The second type of data center is for the autonomous world to support the complexity of building an autonomous stack. I do not see the AV driving stack as being owned by the vehicle manufacturer. I see a consolidation in the autonomous driving stack and that means the data centers as well. I see the evolution of perhaps two consortiums, A and B, that will have data center infrastructure A and B to then provide the autonomous driving brain to all vehicles.

Jim: Interesting – So two types of data centers. One is where the car company takes care of the customer data. And a second is where a lot of data is aggregated and used to make the whole autonomous vehicle driving experience better.

Let’s move to another area of the greater mobility ecosystem – one that maybe people don’t think about that much – the factory and manufacturing processes. They’re changing.

Uwe: That’s right. Robots, transportation solutions for moving goods coming from A to B, new ways of manufacturing with 3D printers, and new ways of rethinking logistics and producing on-site to fulfill demand when it occurs.

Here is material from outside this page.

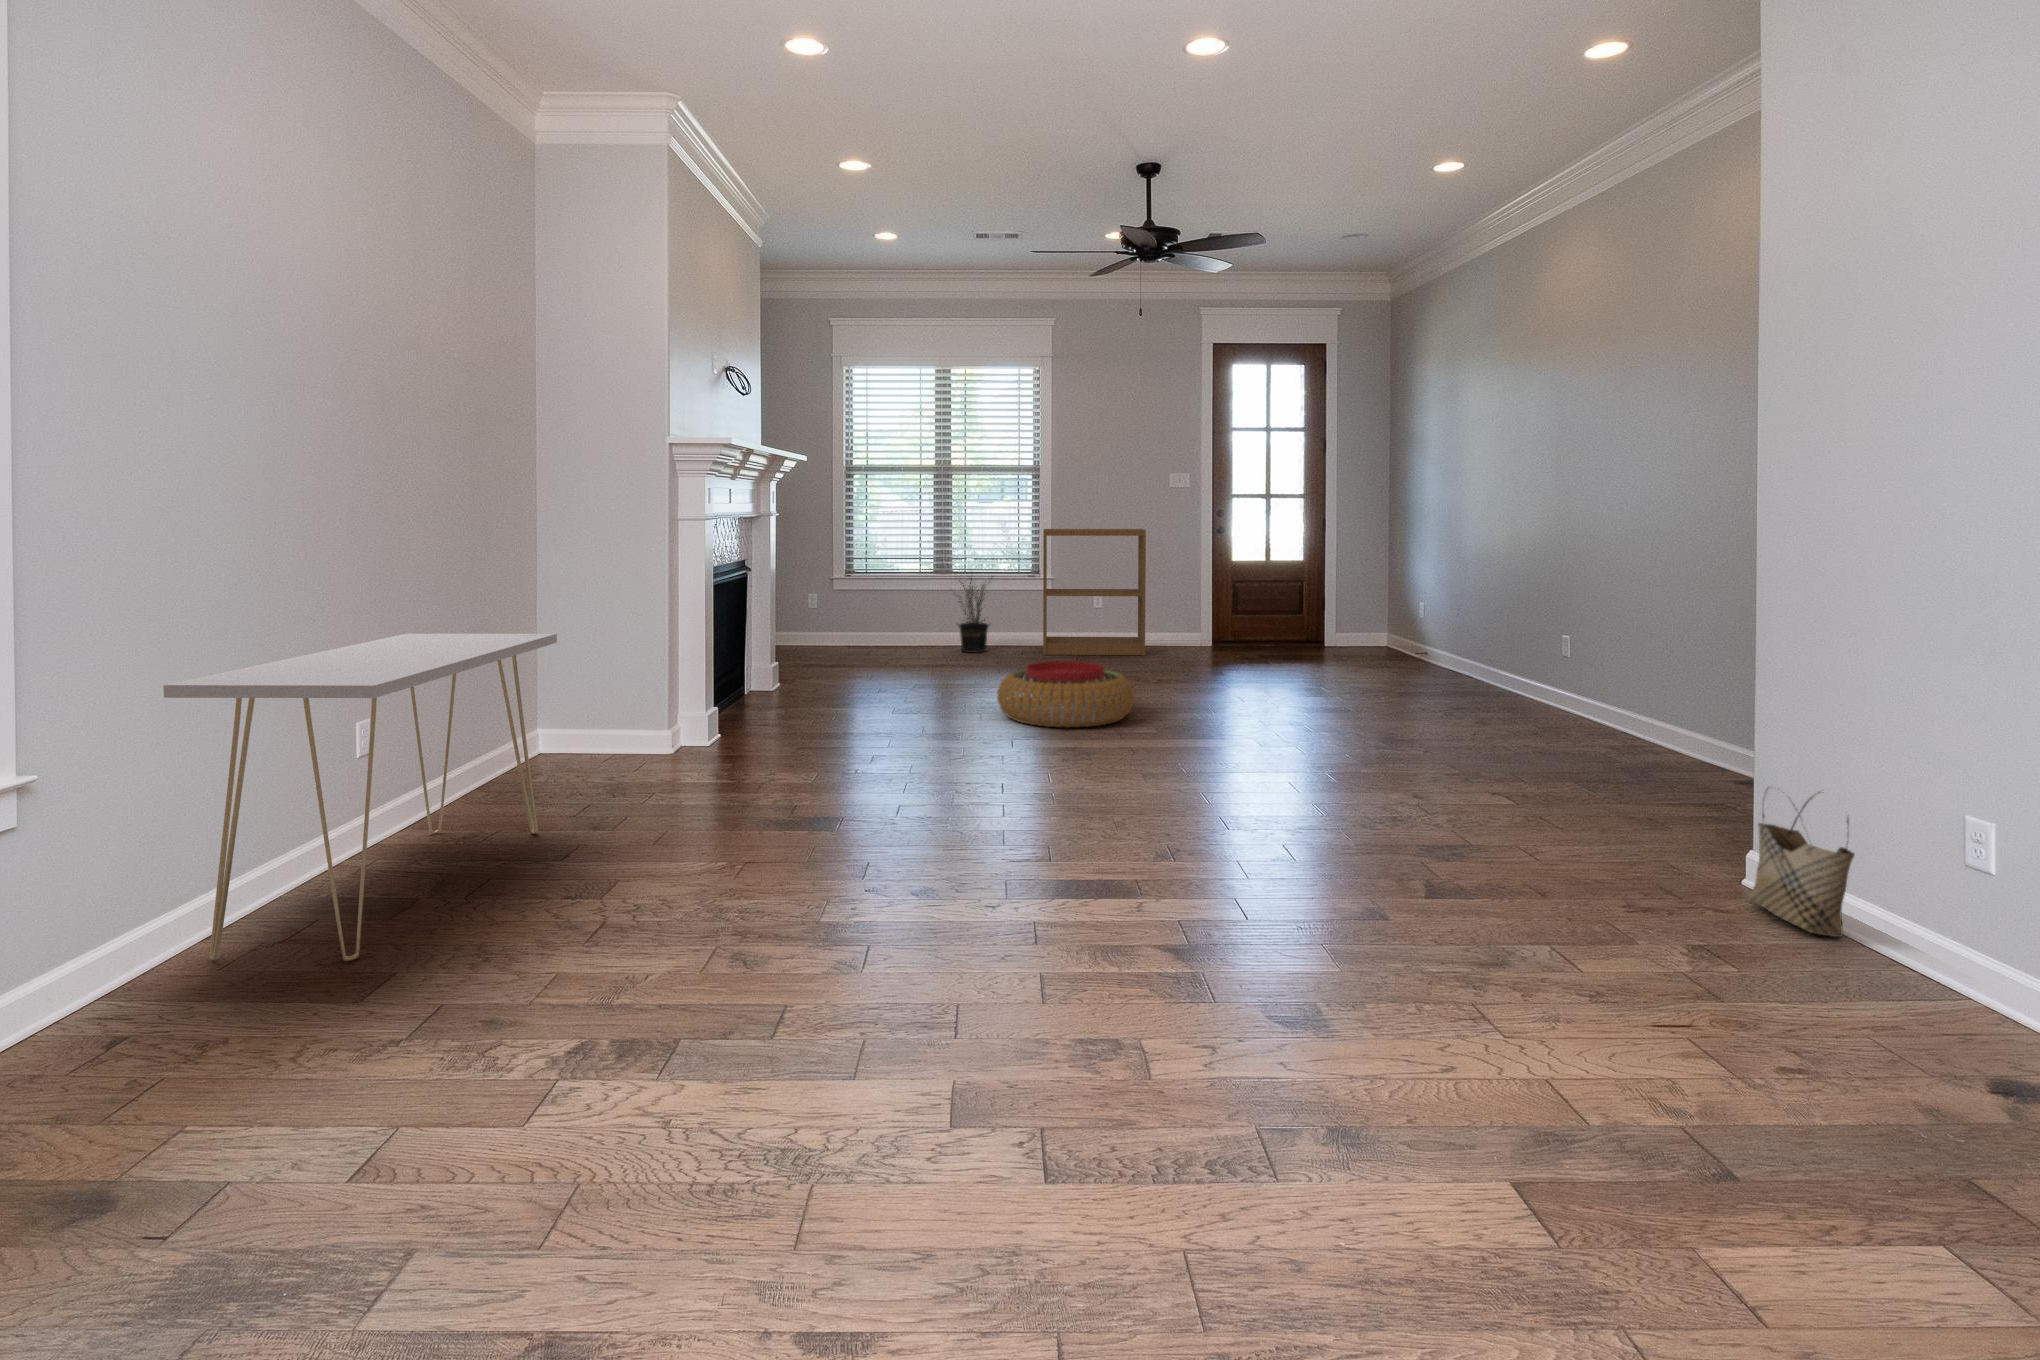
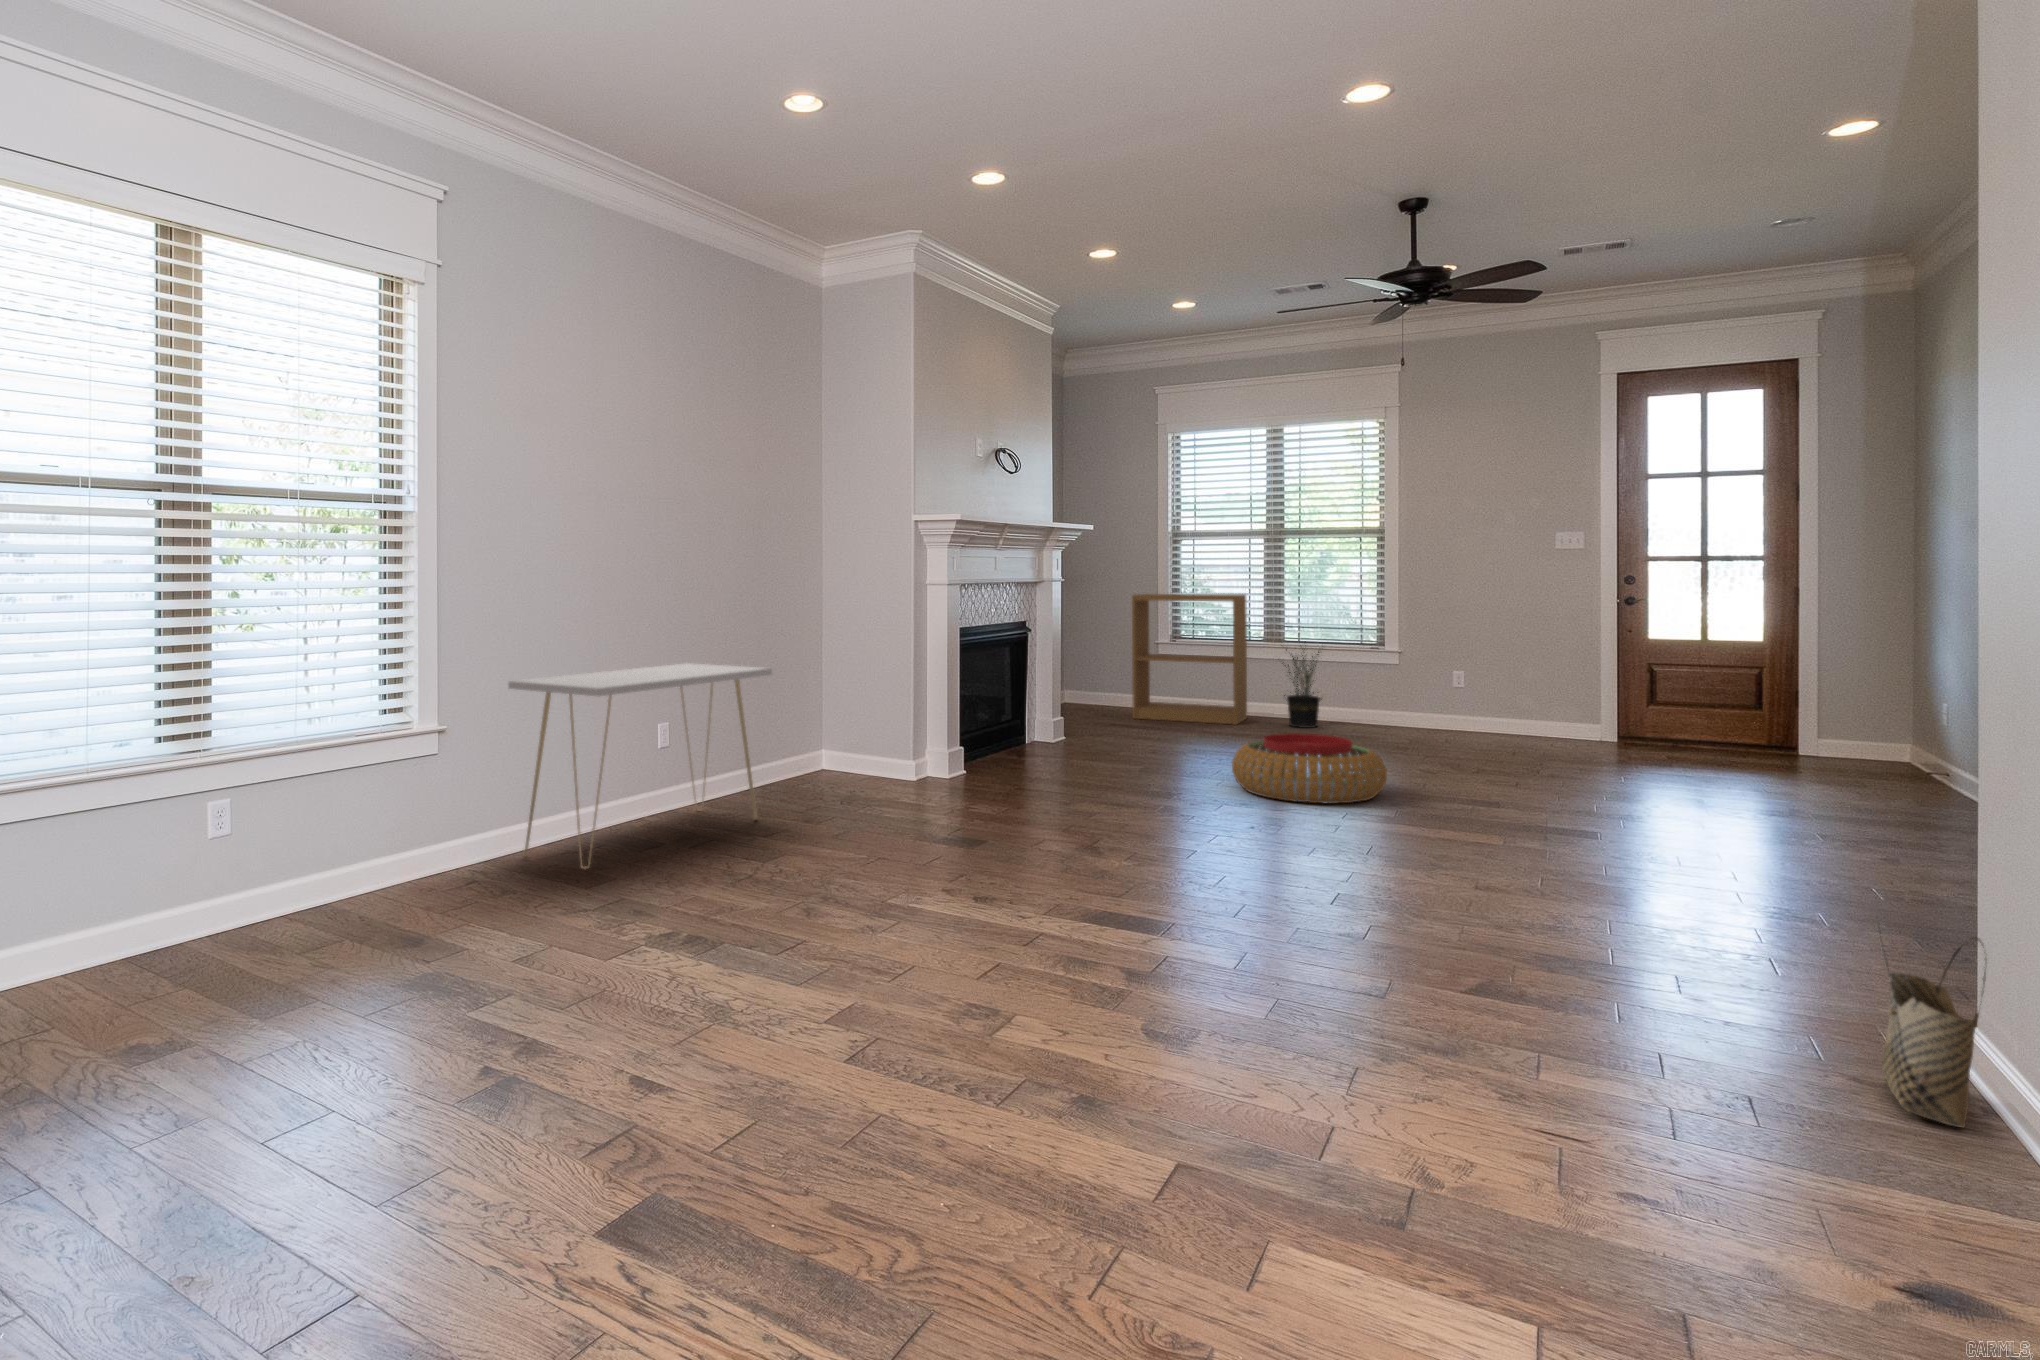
bookshelf: present [1043,529,1146,656] -> present [1132,594,1247,725]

Jim: Those things need small and efficient electronics. There are batteries sometimes involved. This efficient sustainable mobility ecosystem even plays across the factory floor.

Uwe: Yes. I think many people underestimate the revolution of what you guys at GaN Systems are doing in terms of taking the next step in power conversion technology – because it effects all areas of our lives

Jim: Electronics have certainly become an important part of our lives. Generating the power and efficiently getting that power to the electronics is a big job. It requires new devices, new materials, and new ways of thinking to meet those challenges.

Uwe: It’s all about speed in understanding and bringing different technologies to market. And we want to be able to deploy and build them in a win-win situation for all parties involved.